To do a thorough cleanup, type

make realclean

This will also remove the CompHEP and MadGraph executables used for generating matrix elements, recovering the state just after configuration.

Finally,

make distclean

removes also the files resulting from configuration, thus recovering the initial state of the package as it comes in the distribution. Note that this also deletes some files which you may have edited yourself: whizard.prc and whizard.in in the conf directory, the input files in the results directory, and the file user.f90 in the whizard-src directory, so save them elsewhere if you do not want to lose their contents. After make distclean has been executed, you have to run configure before any further make command can be executed.

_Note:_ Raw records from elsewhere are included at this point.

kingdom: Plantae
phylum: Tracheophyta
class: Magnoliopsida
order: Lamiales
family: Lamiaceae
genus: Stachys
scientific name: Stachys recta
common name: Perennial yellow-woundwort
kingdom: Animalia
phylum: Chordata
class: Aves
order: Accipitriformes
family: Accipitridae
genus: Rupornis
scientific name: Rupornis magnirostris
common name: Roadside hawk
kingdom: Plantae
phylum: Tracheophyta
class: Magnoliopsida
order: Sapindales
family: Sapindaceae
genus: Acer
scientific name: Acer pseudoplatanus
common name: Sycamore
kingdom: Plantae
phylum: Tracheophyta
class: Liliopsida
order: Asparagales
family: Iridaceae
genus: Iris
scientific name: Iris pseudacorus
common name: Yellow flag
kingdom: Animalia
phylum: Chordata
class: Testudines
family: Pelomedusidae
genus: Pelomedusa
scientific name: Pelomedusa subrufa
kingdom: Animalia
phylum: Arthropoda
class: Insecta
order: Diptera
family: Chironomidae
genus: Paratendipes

For further options, see the comments in the header of the master Makefile.


1
A C compiler is needed by CompHEP. The compiler and compiler flags are set in chep-src/unix_com/CC.
2
Note that when you have noweb installed on your system, make distclean will erase all Fortran90 files in the directory whizard-src including user.f90. This will lead after re-configuration and doing make prg install again to the error message make[1]: *** No rule to make target ‘user.f90’,needed by ‘.depend’. Stop.. In that case, just copy user.f90.default to user.f90 and repeat make prg install.
3
There is also CHEP_MAXDIAG, the maximum number of diagrams contained in one CompHEP-generated file. If there are more diagrams, files will be split. A value too large may lead to memory overflow for particular compilers. Default value: 100.
4
If, for the selected Fortran compiler, command-line arguments are not supported, the program will just display the list of processes and exit.